Achieving differential diagnosis between vasculitis can be very tricky. Usually, combination of clinical, radiological and laboratory findings (positive Antineutrophil Cytoplasmic Antibodies (ANCA) serology), and histology (evidence of necrotizing vasculitis) leads to the final diagnosis.

Our patient presented with massive hemoptysis associated with anemia and respiratory distress, emergency treated with endotracheal intubation for airway control. Flexible bronchoscopy was performed showing a supposed endobronchial lesion obstructing left lower bronchus. Chest CT scan was nonspecific and demonstrated only complete atelectasis of the left inferior lobe due to blood clot obstructing the lumen, centrolobular nodules and thickened interlobular septa in the left upper lobe and scattered bilateral ground glass opacities, related to the recent bleeding. Except from anemia and minimal increased white cells blood count, no other laboratory findings were present, even though the ANCA serology was not tested; no significant anamnestic data and no comorbidities were reported. A bleeding endobronchial tumor was our first diagnostic hypothesis considering the patient’s age, chest CT scan, and bronchoscopic findings, but the severity of clinical onset did not allow for further investigation or waiting for biopsy results [15, 16].

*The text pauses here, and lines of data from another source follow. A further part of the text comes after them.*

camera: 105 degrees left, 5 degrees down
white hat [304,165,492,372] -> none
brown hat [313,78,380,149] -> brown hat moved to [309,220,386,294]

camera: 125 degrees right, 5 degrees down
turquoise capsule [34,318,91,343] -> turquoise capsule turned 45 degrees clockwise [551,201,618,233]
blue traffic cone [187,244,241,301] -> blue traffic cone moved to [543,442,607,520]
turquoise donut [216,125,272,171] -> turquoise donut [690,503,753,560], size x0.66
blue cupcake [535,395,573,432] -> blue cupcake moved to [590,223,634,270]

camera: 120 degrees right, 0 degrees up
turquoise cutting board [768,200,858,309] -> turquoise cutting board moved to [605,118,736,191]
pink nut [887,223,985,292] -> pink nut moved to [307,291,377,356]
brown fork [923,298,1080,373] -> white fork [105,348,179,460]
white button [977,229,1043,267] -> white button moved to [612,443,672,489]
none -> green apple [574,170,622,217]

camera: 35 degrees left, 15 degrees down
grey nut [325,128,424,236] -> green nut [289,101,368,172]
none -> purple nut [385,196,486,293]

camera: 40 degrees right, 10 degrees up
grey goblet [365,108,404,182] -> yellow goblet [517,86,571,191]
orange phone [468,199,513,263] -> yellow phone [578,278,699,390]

Literature review counts of several cases of GPA with diffuse hemorrhagic alveolar manifestation, but only a few with severe hemoptysis [12,13,14]. In particular, Our case appears to be the first GPA with so massive, life-threatening hemoptysis that required intubation to airways control and surgical treatment as unique management, without time to elaborate the diagnosis.

ANCA serology probably would have led to the diagnosis but was not performed because GPA was wrongly not considered as the possible cause of such severe hemoptysis. However, the correct diagnosis would not have avoided the rescue surgery after the second massive episode of bleeding.